Tuesday, September 18, 2012

Jesus evokes his wife

When I heard that the US novelist Dan Brown had suggested, in The Da Vinci Code, that Jesus had been married to Mary Magdalene, I was totally uninterested. Besides, I struggled through no more than half-a-dozen pages of that atrocious best-seller before I was utterly bored... by the author's crime-novel style and his make-believe content.


That's definitely not my kettle of fish. On the other hand, I studied eagerly a French book by Marie-France Etchegoin and Frédéric Lenoir whose sole purpose consisted of analyzing and demolishing all the nasty mumbo-jumbo served up in Brown's silly novel.

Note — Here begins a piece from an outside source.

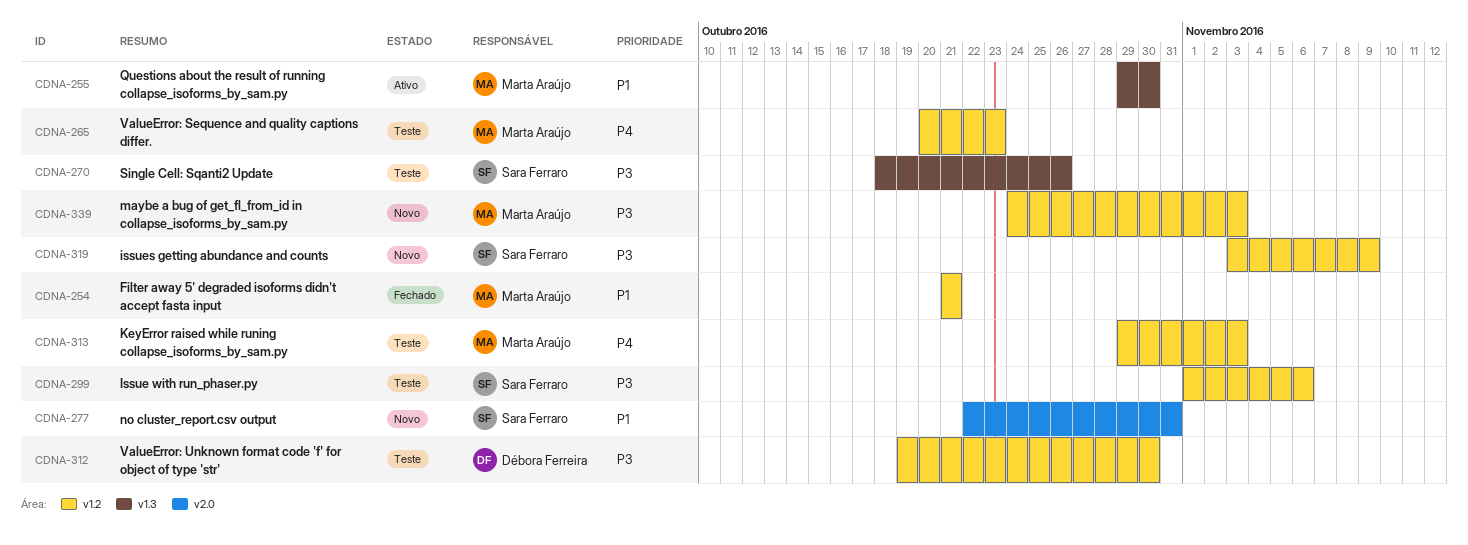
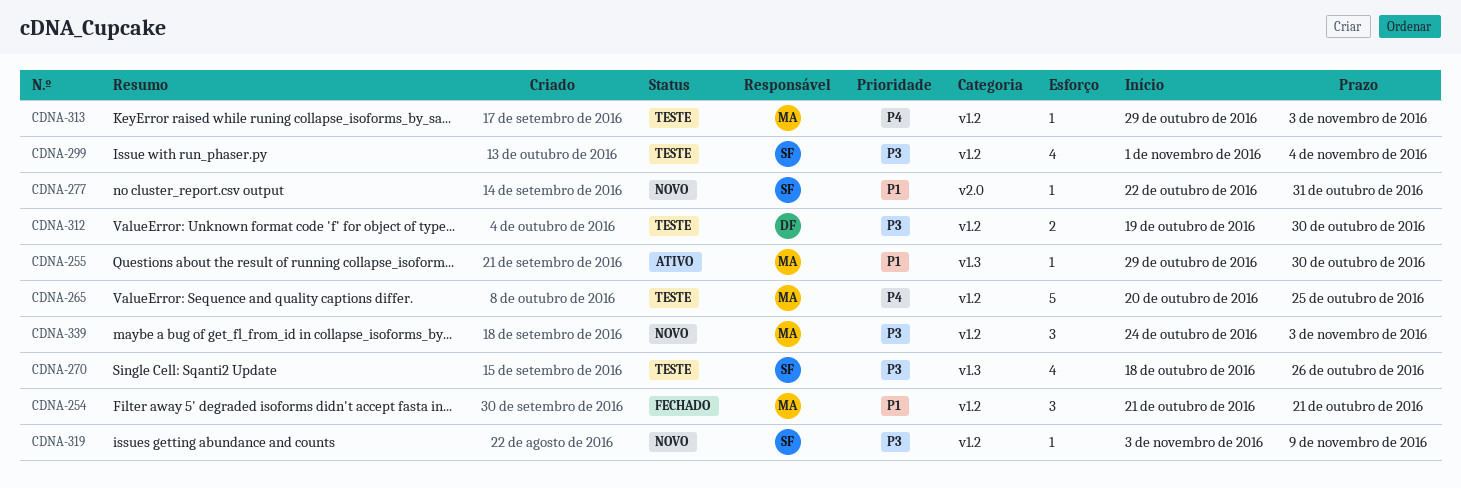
CDNA-265, due: Oct 23 -> Oct 25
CDNA-299, due: Nov 6 -> Nov 4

The only reason I started out by mentioning Dan Brown's novel is to point out emphatically that it has nothing whatsoever to do with the subject of the present blog post.

Today in Rome, the Harvard historian Karen King revealed the existence of a small fragment of papyrus with eight lines of text written in 4th-century Coptic (the language of Egypt).

photo Evan McGlinn for The New York Times              

This papyrus fragment contains words that are linked in a way that has never occurred before in any ancient text concerning Jesus.


The fourth line reads:
Jesus said to them, "My wife..."
Then the fifth line reads:
she will be able to be my disciple
Already, the words on this piece of papyrus are being referred to as The Gospel of Jesus's Wife. As such, they will be associated with the amazing documents known as the Nag Hammadi library, which I mentioned in my blog posts of April 2007 entitled Sharing life together [display] and Gnostic discoveries [display]. These so-called codices (bound books) were discovered in December 1945, protected by a sealed jar and buried in the sand at the foot of the cliffs of Jabal al-Tarif, alongside the Nile in Upper Egypt.

Cliffs of Jabal al-Tarif in Egypt, near Nag Hammadi.

By chance, this afternoon, shortly before stumbling upon this news of the newly-revealed papyrus, I had been thinking about writing a blog post on one of the most extraordinary documents in the Nag Hammadi library: the Gospel of Thomas. I'll do that later on... Meanwhile, I imagine the huge impact of today's news—the possibility of a female disciple of Jesus—upon the established church of Rome, which has never accepted the idea that a woman might become a priest.